Saturday, September 15, 2007

Why We Must Stretch Before & After Exercise!

Athletes under the age of 30 can easily perform without much preparation. If they have 30 minutes to run, they run for 30 minutes. Muscles seem to tolerate the stresses of workouts, races, and games; therefore, the need to do more seems to be worthlessly unimportant.

The truth is that preparation, even as a youngster, is not only necessary, but critical. The duration and level of achievement is ultimately directly related to the amount of warm up and preparation done on a continual basis throughout the formative years. Muscles, like overall health, improve over time. To educate and condition young muscles properly, with a consistent and thorough warm-up, makes radical differences in adulthood.

Unfortunately, our entire educational system is based on doing something only after a crisis has arisen. We're backpedaling when we need to be strategizing. The offensive approach has to occur on the individual level. Here's my point; You Must Stretch

For maximum everything, from performance to injury prevention to injury recovery, you need to stretch. If you don't, you're limiting your capacity. Without starting with a stretch, you may end up paying sports doctors looking for the magic cure or taking time off for injuries that only exist because you're unwilling to do what it takes, as in stretching.

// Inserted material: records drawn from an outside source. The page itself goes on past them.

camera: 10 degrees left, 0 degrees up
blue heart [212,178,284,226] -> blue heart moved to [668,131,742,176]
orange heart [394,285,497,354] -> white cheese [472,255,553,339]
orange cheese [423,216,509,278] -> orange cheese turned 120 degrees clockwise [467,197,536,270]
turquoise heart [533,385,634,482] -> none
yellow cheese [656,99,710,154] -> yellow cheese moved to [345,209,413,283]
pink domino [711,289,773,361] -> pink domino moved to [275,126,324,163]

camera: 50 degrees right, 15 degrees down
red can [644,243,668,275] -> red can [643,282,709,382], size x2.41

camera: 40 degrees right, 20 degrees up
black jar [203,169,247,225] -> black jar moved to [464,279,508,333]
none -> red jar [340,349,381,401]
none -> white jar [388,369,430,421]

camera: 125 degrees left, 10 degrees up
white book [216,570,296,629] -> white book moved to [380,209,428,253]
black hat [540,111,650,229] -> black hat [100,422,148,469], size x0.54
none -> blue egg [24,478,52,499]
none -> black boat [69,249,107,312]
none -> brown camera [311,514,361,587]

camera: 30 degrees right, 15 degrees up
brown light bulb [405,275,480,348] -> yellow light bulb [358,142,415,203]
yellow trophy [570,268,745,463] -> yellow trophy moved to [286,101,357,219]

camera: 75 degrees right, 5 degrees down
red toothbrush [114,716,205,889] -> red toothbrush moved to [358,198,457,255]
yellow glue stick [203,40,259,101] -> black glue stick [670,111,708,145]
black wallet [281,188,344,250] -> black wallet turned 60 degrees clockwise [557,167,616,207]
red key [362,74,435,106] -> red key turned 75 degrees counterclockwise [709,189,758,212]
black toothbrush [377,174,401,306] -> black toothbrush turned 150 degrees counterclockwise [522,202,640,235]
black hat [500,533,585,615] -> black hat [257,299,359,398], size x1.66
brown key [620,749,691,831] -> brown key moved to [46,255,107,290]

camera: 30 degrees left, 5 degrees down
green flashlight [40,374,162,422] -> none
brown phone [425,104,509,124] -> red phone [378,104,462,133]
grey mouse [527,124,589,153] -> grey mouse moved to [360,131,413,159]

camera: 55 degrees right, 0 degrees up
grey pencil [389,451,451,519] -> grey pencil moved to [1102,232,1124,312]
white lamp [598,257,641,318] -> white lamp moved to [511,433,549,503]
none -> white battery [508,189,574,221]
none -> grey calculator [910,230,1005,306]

These 4 components are necessary for peak muscular response:

Stretching
There is nothing magical about stretching. All you have to do is hit that switch in your brain that will allow you to be consistent and disciplined.

Strengthening
Strengthening naturally occurs as hill and speed work are done, but for total and improved conditioning, a weight-training program adds to any running program. Also, muscles that are not primary muscles in the running gait, such as side-to-side muscles, don't gain the strength that front-to-back muscles have in running. Needless to say, those muscles that are primary can gain even greater strength through a weight-training program. Finally, the stronger the upper body muscles are, the more glycogen storage and ultimate energy your body produces for runs and workouts.


Eating "Clean"
By this I mean, what we put into our bodies effects how our bodies react to certain physical situations, like exercising. If you are eating plenty of fruits and vegetables, you are not only keeping your muscles hydrated properly but the phyto-nutrients continue to protect the muscle tissue as they are literally ripped when we exercise. As our bodies natuarlly repair itself more fibers grow to strengthen the areas that were just "torn" - hence, giving you a stronger more toned body. I also recommend lots of fish that are high in Omega fatty acids, as the fatty acids help keep your muscles and joints more flexible.

Supplementing
The body-building sports nutrition industry has become a multi-billion dollar enterprise. Do runners not have specific nutritional needs? If you run, you lose minerals with exercise, with improper nutritional intake, and with alcohol and caffeine consumption. Minerals make a major difference in keeping a muscle healthy and strong.

Conclusion
Pay now or pay later. I blew out my back a year ago after squatting weight without stretching. It was a hard lesson since I am still experiencing occasional soreness as a result. After learning the important of proper preparation, including stretches and good nutrition, I feel stronger, faster, and better.


1 comment:

Anonymous said...

He's right. I've had people tell me they don't stretch but I can tell my body wants to be stretched before exercising. Stretching is key for new muscle growth and staying tone.

For Omega's I take Flaxseed oil which is more convient when fish isn't a part of your diet.